Students in the course will also take part in several workshops on digital tools for scholarly expression and argument, in preparation for a multimedia seminar project due at the end of the class.

 

Historic Black Nashville

UNIV 2655, University Course

Taught by Professors Jane Landers and Dan Sharfstein, History and Law

Historic view from Fort Negley.

This interdisciplinary course will explore the under-developed history of black Nashville, from settlement to the early twentieth century, challenging some of the traditional narratives of black history and of Nashville. Using local archival collections, public history sites and infrastructure, it will introduce students to a variety of research methods and sources for uncovering Nashville’s black history. Given the impressive local plantations such as The Hermitage, Belle Meade, Carnton, and Grassmere, for example, many might consider Nashville a “typical” antebellum Southern locale. While this course will explore the histories of African Americans who lived on plantation sites (and their links to free people of color living in Nashville), it will also focus attention on Nashville’s significance as a river port city, connected to other similar ports from Canada to New Orleans, and, thus, privy to national and international information streams many other plantation areas were not. African Americans, free and enslaved, built and labored in Nashville and created a diverse black community that even before the Civil War owned businesses, organized churches, and supported schools for its children. African Americans who lived in Nashville also followed and took part in surprising range of foreign engagements in the nineteenth century, predating their better-known involvement in the U.S. Civil War.

 

Fisk Jubilee Singers image from Wikimedia Commons.

After abolition, institutions like Central Tennessee College, Fisk, and Meharry offered higher education to the newly freed, and a short-lived newspaper, The Colored Tennessean (1865-66) contributed to that effort. Other African Americans, including a group Montgomery Bell had claimed as slaves, joined colonization projects in Sierra Leone and Liberia.  As the Tennessee legislature moved to codify racial segregation after Reconstruction, African Americans in Nashville pushed back in a variety of ways, including a legislative lobbying campaign, editorials in black-owned newspapers such as the Nashville Clarion and the Nashville Globe, an organized streetcar boycott in 1905, and the incorporation of black transportation companies.  During the epidemic of lynchings across the South in the late nineteenth and early twentieth centuries—which included four murders in Davidson County—black Nashvilleans organized to protest, raise local and national awareness, and resist.  Black Nashvilleans gained voting rights earlier in the twentieth century than the vast majority of African Americans in the South, and the community’s economic and political strength provided a crucial regional foundation for the civil rights activism of the second half of the twentieth century.
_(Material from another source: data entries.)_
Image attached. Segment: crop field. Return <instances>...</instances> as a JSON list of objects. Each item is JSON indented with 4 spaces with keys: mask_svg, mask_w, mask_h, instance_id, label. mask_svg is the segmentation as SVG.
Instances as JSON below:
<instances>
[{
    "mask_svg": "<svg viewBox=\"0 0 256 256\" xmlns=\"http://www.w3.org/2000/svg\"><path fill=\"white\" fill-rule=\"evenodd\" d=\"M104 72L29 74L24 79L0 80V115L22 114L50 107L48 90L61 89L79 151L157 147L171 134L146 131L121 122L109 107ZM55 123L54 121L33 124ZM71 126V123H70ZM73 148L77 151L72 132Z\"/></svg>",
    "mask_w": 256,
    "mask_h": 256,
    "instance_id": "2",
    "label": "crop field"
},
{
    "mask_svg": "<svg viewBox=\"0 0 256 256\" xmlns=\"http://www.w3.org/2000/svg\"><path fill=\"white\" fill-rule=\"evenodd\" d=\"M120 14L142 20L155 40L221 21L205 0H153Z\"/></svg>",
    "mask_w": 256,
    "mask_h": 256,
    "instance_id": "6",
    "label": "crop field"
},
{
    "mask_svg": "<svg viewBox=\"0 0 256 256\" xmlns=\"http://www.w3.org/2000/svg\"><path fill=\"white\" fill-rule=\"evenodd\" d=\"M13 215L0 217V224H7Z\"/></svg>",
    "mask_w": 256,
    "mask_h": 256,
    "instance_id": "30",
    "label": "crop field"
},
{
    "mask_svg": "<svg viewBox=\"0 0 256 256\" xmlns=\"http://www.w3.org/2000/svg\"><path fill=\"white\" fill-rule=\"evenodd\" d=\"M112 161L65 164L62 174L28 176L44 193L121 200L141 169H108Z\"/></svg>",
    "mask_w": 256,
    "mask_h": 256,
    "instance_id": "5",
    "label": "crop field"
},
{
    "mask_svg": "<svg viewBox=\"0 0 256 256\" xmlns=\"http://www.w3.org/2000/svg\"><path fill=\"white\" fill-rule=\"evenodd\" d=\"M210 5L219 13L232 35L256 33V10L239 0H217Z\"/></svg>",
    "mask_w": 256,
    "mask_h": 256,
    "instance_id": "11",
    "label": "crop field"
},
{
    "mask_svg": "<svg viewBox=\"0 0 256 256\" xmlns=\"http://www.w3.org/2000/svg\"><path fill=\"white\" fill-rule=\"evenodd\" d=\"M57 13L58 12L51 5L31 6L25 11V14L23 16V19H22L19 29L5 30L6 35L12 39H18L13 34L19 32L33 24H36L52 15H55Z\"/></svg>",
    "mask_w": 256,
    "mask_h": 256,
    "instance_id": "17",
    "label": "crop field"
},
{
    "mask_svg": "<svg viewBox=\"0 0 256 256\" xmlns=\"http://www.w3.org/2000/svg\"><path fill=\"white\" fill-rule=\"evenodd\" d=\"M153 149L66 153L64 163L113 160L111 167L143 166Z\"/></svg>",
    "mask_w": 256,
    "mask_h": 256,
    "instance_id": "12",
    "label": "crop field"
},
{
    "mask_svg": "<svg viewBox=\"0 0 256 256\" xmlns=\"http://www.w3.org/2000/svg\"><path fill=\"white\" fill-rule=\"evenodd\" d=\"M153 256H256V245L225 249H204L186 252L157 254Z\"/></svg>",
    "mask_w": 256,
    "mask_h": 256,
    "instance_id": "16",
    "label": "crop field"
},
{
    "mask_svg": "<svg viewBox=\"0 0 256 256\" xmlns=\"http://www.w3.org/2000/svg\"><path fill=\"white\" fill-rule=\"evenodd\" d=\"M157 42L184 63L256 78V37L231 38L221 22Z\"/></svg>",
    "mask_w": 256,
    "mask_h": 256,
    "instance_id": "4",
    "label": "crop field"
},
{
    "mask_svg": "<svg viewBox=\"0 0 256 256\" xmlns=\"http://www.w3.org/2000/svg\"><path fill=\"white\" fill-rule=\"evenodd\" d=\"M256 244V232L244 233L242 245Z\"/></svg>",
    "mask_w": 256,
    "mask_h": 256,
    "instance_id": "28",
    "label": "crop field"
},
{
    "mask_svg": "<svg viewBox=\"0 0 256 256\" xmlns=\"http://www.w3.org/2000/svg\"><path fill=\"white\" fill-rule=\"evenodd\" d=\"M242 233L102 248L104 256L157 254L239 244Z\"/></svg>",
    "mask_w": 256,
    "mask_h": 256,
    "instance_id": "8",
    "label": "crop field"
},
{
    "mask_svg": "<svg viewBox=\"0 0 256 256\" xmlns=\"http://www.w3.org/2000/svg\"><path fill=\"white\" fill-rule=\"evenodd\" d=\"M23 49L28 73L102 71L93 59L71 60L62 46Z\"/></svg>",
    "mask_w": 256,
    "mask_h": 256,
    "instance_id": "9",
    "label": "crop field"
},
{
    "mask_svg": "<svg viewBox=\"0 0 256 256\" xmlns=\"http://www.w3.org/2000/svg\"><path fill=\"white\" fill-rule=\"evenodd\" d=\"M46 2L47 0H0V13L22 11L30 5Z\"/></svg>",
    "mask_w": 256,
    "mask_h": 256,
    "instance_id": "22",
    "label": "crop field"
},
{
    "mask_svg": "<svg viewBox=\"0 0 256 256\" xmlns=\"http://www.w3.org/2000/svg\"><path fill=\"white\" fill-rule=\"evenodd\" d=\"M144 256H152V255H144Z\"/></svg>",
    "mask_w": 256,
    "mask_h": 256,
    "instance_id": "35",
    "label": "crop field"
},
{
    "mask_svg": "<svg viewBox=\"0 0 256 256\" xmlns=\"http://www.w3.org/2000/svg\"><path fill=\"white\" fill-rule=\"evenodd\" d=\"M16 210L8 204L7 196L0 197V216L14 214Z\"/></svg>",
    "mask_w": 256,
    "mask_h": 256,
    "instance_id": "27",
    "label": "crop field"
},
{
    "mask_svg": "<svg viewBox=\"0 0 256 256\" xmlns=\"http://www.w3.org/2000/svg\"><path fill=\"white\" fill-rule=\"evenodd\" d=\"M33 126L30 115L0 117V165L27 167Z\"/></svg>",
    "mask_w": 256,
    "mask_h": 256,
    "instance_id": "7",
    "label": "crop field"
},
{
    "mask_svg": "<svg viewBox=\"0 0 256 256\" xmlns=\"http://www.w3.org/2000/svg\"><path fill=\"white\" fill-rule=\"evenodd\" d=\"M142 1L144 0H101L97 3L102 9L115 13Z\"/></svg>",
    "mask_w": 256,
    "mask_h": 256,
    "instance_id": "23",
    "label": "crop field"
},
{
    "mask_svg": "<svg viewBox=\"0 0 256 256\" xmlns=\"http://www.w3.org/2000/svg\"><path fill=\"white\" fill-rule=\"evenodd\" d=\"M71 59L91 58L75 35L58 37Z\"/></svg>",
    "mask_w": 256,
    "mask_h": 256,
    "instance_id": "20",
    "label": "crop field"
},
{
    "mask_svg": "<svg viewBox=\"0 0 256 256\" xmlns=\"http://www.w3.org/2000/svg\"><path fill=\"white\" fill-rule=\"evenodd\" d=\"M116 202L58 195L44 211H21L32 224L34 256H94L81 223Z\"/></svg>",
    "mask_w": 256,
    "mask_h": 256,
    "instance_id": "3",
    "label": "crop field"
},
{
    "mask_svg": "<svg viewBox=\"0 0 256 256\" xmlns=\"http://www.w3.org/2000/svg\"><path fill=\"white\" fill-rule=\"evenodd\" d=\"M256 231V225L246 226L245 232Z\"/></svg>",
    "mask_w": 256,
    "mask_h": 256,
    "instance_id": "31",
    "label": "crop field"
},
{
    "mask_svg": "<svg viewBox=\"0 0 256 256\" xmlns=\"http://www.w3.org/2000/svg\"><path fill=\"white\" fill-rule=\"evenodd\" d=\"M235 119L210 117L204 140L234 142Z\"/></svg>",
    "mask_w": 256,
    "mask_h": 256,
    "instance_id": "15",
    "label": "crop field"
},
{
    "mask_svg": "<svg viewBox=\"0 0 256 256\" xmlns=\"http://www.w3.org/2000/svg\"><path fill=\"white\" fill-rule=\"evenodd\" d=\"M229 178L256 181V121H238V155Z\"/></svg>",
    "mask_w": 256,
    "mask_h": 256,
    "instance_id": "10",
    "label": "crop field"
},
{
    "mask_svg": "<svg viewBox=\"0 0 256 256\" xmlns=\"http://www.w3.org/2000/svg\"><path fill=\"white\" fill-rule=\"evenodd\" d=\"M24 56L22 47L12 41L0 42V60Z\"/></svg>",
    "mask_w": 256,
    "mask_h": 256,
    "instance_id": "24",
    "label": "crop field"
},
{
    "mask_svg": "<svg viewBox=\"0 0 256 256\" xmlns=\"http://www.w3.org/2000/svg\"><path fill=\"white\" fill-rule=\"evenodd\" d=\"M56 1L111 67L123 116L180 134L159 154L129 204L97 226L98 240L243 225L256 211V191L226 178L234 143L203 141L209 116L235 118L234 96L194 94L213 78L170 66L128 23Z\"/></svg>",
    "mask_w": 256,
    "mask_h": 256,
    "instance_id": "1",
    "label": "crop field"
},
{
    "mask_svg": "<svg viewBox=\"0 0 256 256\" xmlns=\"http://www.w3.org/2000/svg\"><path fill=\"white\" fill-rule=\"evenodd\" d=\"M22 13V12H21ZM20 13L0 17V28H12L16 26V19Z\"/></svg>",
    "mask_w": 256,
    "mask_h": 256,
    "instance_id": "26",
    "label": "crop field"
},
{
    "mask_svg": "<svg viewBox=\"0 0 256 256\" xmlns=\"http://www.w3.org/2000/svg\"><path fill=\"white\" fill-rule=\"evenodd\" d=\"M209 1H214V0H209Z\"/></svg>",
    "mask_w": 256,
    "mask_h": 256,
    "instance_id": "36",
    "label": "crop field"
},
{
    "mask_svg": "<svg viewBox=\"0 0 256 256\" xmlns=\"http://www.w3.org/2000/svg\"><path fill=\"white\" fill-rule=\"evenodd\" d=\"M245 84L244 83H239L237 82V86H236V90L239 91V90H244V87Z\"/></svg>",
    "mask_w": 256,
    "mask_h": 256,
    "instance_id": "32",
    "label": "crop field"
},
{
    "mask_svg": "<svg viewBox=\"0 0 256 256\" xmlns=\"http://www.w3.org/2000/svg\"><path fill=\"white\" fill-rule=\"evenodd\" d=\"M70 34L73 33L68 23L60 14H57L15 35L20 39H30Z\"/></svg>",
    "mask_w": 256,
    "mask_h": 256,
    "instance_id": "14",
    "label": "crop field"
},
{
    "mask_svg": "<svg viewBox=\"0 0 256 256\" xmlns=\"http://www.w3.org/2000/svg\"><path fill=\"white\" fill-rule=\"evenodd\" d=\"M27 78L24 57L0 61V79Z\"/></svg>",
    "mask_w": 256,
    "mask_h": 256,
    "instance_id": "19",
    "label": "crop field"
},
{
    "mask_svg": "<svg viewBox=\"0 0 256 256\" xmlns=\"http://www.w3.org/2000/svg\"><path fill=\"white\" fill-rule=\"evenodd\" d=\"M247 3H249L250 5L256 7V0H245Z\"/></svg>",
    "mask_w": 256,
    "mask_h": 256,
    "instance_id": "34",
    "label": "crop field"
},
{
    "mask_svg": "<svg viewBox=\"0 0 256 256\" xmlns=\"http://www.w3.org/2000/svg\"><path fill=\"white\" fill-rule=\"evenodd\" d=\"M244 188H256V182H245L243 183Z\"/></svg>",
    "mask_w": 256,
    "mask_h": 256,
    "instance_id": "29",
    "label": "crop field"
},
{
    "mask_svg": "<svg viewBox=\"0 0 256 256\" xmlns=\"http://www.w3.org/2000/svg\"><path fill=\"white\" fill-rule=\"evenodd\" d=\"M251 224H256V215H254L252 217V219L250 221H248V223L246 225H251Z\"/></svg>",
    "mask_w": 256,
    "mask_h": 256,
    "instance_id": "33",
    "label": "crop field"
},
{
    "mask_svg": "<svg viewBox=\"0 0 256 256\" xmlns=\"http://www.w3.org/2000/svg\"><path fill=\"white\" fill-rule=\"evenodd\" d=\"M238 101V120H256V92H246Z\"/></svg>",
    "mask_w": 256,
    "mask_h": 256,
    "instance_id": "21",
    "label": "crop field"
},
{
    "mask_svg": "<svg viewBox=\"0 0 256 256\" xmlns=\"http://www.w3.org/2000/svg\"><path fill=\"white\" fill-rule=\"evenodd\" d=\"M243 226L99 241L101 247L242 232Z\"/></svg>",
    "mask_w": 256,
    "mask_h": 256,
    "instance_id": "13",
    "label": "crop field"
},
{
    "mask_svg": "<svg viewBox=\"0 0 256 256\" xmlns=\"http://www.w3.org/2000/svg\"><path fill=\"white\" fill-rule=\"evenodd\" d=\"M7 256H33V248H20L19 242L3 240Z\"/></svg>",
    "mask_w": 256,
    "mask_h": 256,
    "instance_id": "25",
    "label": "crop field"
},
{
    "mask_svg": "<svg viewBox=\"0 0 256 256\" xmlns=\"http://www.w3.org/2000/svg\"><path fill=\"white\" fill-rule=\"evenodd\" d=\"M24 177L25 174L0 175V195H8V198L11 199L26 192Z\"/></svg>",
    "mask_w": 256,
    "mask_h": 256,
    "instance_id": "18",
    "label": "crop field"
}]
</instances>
This is an immersive undergraduate course that will involve lectures, site visits and independent student research. The course objective is to research and document previously neglected historical subjects and sites for Black Nashville relating to slavery, emancipation and Reconstruction, and the Jim Crow Era. The objective is to make that research available to the community that could guide residents and visitors through the now invisible black history of our city.

Each participant will write a 15-20 page research paper, based on original research in primary documents and secondary literature on the historical site, figure or event of your choosing.  The research paper will be accompanied by a plan or design for a public history project (e.g., an exhibit, website, app, mapping project, historical markers) to make the research accessible to the public.